[Opening Text excerpt section]
Everyone wants a new one; Few are successful
“In a recent McKinsey poll, 84 percent of global executives acknowledged that innovation is extremely important to their growth strategies, yet a staggering 94 percent were unsatisfied with their own innovation performance.” From Competing Against Luck
How do you best support innovation and change? What interdependencies within your organization are impacted by necessary innovation? What type of innovation are you, or should you be, focused? Depending on the magnitude of the innovation/change, you may need to adjust or completely change your business model.
Early in my career I had the opportunity to assess and consolidate a number of functional business models for a client- boiling down the common and unique elements to create an integrated, enterprise-wide business model. Recently there is some research pointing not only to a simple model of the critical moving parts, but also insight into common stages of maturity relevant to business models and implications for leaders and managers driving innovation. Let’s begin with a common framework for thinking about the key elements of a business model.
[Closing Text excerpt section]
[What this task involves] Extend the passage on business models and innovation, picking up right after its final sentence. The listing below plays no part in this work.
[Opening Dataset entries section]
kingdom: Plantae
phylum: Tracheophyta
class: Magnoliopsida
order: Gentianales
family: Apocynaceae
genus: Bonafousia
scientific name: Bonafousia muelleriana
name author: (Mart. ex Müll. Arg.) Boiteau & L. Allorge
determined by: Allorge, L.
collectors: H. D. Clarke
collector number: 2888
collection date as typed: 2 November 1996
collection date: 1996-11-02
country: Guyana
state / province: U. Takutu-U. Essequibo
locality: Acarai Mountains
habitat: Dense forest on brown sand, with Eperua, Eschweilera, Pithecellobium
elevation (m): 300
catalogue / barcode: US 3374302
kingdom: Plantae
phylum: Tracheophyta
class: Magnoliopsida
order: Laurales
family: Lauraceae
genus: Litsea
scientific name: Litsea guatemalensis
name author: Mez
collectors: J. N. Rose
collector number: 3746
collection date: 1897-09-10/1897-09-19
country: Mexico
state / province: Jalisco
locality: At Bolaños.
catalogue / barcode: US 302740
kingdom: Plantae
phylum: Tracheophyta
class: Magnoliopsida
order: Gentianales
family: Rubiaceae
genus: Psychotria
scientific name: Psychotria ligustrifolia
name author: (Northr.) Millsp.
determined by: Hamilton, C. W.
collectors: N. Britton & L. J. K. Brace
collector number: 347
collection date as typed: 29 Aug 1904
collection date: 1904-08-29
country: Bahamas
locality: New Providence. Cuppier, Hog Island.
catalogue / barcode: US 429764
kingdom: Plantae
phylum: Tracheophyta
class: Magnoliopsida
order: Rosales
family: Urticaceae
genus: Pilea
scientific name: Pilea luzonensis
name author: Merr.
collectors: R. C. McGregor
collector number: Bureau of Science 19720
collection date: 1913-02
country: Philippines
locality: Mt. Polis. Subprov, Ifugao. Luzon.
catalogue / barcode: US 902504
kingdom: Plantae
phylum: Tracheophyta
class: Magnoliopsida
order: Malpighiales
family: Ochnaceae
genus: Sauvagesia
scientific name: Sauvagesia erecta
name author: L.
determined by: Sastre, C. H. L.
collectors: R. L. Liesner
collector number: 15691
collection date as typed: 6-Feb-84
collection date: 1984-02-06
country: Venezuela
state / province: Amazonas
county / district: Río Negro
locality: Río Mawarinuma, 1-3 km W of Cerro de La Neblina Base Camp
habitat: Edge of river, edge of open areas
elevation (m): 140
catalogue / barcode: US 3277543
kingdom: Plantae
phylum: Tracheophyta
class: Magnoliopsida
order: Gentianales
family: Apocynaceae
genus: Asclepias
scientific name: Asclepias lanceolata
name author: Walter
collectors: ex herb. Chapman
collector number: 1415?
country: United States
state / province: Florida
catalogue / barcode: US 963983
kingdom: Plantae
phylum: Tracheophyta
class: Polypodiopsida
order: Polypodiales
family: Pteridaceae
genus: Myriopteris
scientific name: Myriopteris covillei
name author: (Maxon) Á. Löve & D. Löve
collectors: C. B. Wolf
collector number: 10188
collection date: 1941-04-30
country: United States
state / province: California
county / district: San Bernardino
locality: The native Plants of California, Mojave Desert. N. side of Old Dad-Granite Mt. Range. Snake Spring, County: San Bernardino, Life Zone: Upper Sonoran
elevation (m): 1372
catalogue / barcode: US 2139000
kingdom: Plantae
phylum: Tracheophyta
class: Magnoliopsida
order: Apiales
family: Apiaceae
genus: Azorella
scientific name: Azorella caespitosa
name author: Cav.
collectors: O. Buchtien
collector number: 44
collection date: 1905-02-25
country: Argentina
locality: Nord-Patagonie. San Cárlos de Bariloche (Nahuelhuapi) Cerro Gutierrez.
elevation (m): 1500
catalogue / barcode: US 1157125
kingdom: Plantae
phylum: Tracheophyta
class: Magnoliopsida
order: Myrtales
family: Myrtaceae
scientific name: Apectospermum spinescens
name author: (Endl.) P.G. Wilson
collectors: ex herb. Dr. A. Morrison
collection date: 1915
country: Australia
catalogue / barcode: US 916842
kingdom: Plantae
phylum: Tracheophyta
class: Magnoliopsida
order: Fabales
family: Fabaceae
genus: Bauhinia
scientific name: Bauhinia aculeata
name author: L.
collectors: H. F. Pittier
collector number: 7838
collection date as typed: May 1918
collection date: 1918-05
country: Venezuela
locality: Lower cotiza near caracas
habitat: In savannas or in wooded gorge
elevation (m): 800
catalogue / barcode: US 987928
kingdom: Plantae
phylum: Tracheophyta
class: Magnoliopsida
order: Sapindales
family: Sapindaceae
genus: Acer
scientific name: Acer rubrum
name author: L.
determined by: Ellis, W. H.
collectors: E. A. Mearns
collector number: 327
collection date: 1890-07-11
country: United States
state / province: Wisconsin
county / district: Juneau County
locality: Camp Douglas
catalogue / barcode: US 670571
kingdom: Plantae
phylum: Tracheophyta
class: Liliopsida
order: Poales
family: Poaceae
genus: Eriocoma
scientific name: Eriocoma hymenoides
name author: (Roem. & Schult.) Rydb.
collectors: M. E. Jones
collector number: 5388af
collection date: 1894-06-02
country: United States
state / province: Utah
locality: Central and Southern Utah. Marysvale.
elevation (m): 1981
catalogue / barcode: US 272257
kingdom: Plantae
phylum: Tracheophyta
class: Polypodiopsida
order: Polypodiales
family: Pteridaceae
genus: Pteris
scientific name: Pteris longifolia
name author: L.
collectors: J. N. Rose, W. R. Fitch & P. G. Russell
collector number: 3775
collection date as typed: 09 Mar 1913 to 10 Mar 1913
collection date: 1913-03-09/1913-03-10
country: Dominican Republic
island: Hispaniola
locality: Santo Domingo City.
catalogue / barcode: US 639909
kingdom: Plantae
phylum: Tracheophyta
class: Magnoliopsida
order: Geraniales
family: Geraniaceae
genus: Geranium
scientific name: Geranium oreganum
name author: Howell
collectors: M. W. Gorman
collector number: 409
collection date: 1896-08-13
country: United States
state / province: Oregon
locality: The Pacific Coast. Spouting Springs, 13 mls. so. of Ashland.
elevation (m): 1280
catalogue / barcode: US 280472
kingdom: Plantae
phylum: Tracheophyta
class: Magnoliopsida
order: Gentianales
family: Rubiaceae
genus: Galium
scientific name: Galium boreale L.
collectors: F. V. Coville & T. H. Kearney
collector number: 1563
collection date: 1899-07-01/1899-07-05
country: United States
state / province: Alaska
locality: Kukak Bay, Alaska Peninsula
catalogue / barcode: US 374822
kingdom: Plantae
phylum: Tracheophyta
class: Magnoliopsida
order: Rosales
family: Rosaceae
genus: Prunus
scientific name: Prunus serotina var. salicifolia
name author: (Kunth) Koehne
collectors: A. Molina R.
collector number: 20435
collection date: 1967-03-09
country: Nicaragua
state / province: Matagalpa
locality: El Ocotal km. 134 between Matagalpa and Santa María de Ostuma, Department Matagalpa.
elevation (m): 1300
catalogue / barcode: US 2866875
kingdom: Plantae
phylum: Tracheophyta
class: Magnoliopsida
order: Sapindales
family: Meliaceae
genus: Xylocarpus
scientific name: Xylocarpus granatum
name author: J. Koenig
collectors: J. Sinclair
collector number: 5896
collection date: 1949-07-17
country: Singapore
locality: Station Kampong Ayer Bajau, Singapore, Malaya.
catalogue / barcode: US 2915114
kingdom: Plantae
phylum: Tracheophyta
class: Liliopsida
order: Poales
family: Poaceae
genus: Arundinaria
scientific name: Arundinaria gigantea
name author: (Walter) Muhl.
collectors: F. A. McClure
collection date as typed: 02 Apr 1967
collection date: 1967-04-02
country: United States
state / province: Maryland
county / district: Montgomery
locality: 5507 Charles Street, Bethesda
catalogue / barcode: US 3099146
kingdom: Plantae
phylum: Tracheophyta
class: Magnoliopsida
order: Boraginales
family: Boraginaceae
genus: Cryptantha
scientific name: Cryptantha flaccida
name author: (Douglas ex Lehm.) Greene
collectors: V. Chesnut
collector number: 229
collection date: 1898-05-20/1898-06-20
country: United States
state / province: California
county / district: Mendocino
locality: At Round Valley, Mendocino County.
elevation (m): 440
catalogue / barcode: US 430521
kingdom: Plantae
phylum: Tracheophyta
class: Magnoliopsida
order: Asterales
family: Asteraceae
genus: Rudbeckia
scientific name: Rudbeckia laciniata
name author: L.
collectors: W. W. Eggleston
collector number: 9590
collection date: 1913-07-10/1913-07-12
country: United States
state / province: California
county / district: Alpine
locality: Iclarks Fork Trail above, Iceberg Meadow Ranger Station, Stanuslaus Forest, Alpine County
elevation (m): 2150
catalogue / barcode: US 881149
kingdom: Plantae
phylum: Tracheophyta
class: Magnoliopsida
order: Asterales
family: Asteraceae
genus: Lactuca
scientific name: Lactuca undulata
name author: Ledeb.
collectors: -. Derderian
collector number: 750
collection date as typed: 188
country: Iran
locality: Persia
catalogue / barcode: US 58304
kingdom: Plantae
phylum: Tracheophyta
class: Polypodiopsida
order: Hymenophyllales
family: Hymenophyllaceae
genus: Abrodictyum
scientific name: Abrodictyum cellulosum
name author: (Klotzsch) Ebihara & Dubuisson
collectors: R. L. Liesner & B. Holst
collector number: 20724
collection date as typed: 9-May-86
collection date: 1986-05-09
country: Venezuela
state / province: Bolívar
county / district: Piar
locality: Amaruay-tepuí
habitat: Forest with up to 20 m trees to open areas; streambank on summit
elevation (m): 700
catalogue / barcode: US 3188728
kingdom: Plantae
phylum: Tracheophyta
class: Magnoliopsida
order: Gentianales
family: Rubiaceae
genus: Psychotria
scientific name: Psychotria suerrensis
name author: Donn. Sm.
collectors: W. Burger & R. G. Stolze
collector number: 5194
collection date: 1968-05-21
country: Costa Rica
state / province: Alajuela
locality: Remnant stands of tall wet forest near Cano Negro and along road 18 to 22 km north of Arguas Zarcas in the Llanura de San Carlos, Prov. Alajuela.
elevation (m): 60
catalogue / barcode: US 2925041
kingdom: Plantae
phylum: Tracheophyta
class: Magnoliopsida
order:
[Closing Dataset entries section]
[Task response]
Business model framework: A common vocabulary
Since at least 2008, Professor Christensen at Harvard’s business school has been advocating for a four-part, integrated business model. The following provides a quick introductory overview of the four, rather intuitive elements of this model. These definitions are from “The Hard Truth About Business Model Innovation” MITSloan Management Review, Fall 2016.
Customer Value Proposition A product that helps a customer to more effectively, conveniently, and affordably do a job they’ve been trying to do (Note: A “customer’s job” is a technique to better understand value to the customer- “creating ¼ inch holes” are the value versus “buying ¼ inch drill bits”)
Resources People, technology, products, facilities, equipment, brands and cash required to deliver this value proposition to targeted customers
Processes Ways of working together to address recurrent tasks in a consistent way: training, development, manufacturing, budgeting, planning, etc.
Profit Formula Assets and fixed cost structure, and the margins and velocity required to cover them
All four of the elements are interdependent. Any change in one will require an adjustment in the other three. The interdependencies provide much of the power and understanding this model. These pathways also enable the framework’s use as an analytic frame to enhance understanding of the implications of innovation and of supporting change.
Note in the graphic “Our preferred framework,” the left stack of Value Proposition and Profit Formula represent entity “Priorities.” With the right stack of Resources and Processes representing “Capabilities.”
Driving to an actionable level
In order to be actionable, we need to understand and align the capabilities side of the model, and how those capabilities link to the customer value proposition and the profit formula. From our work in a number of industries, the “General Management Framework” can provide a analytic framework for the next step into the details of aligning resources and processes.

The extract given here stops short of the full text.